# taz.de -- Film „Sunny Dancer“: Obacht, jetzt wird’s berührend!
> Der Film „Sunny Dancer“ von George Jaques spielt in einem Sommercamp für
> krebskranke Jugendliche. Witz gehört zum Ernst des Themas für ihn auch
> dazu.
(IMG) Bild: Spaß mit Seifenblasen: Ivy (Bella Ramsey) und Jake (Daniel Quinn-Toye) in „Sunny Dancer“
Dass ein Film, der in einem Sommercamp für krebskranke Jugendliche spielt,
mit furchtlosem Humor vorangeht, ist erst mal ein gutes Zeichen. Als die
17-jährige Ivy (Bella Ramsey) von ihren Eltern in ebenjenes Ferienlager
chauffiert wird, ruft ihre Mutter den möglichen neuen Freund:innen der
Tochter vor Abfahrt zu: „Wenn sich einer von euch mit ihr anlegt, ist Krebs
sein geringstes Problem!“
Am besten stellt man sich das in britischem Englisch vor. Lachen ist also
erlaubt, denkt man erleichtert und stellt weiter fest, dass Diagnosen und
Krankheitsverläufe in dieser Geschichte nur am Rande stattfinden. Sie
stellen die emotionale Kulisse, vor der die jungen Menschen im
Coming-of-Age-Film „Sunny Dancer“ Dinge erleben dürfen, die altersgerechter
erscheinen als vier Runden Chemotherapie.
Ivy hat noch keinen Schulabschluss, weiß aber schon, wie sie mit Glatze
aussieht und was Remission bedeutet. Das hinterlässt Spuren, auch bei
erfolgreicher Behandlung. Die Hoffnung der Eltern: Vier Wochen im „Children
Run Free“-Camp werden dem Kind neuen Lebensmut einhauchen.
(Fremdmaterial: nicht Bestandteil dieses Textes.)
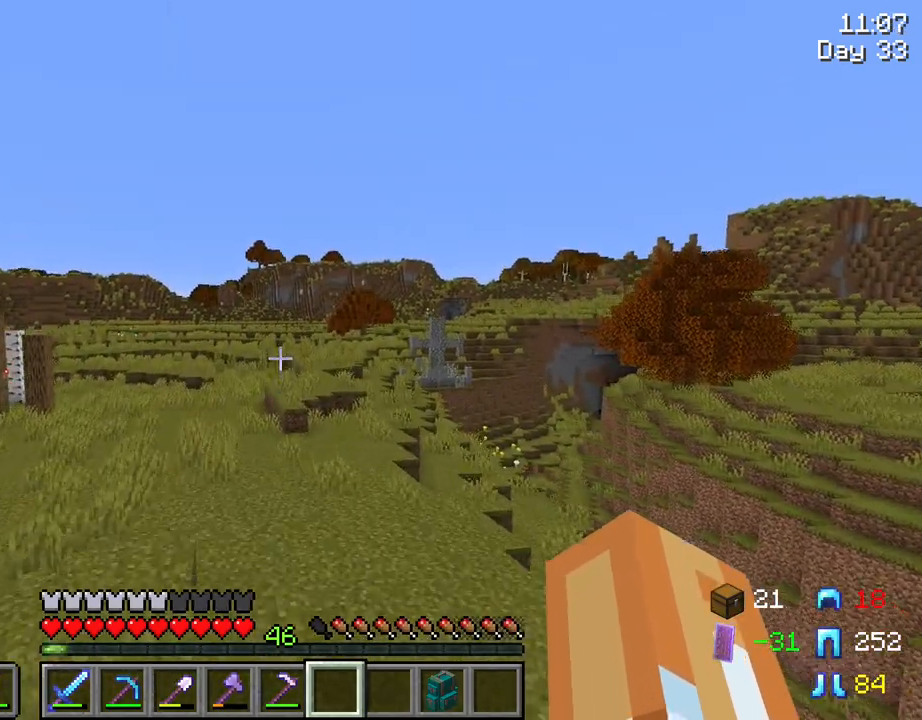
{"keys": ["space", "tab", "w"], "mouse": [], "mouse_move": "still", "events": []}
Weil auch ein
Teenager mit Anamnese ein Teenager ist, stößt Ivy allein der Name des gut
gemeinten Ferienprogramms ab. Die mit Sinnsprüchen tapezierten Räume hat
sie da noch gar nicht betreten.
Bella Ramsey ist als kindliche Königin aus „Game of Thrones“ oder der
[1][apokalyptischen Videospiel-Adaption „The Last of Us“] bekannt. In
George Jaques’ zweiter Regiearbeit spielt Ramsey nun eine junge Frau, die
es mit innerlichen Herausforderungen aufnehmen muss. Bei Ankunft am
Ferienort wirkt Ivy skeptisch und auffallend schlagfertig, ihre
unbefangene, empfindsame Seite steckt längst unter einem Panzer.
Selbstverständlich werden die Wochen im Camp daran rütteln. Es wird auf
einer Insel gezeltet, im Wald zu viel Wodka getrunken, Freundschaft
geschlossen. Zwei Menschen verlieben sich so kopflos und schnell
ineinander, wie es sich für ihr Alter gehört.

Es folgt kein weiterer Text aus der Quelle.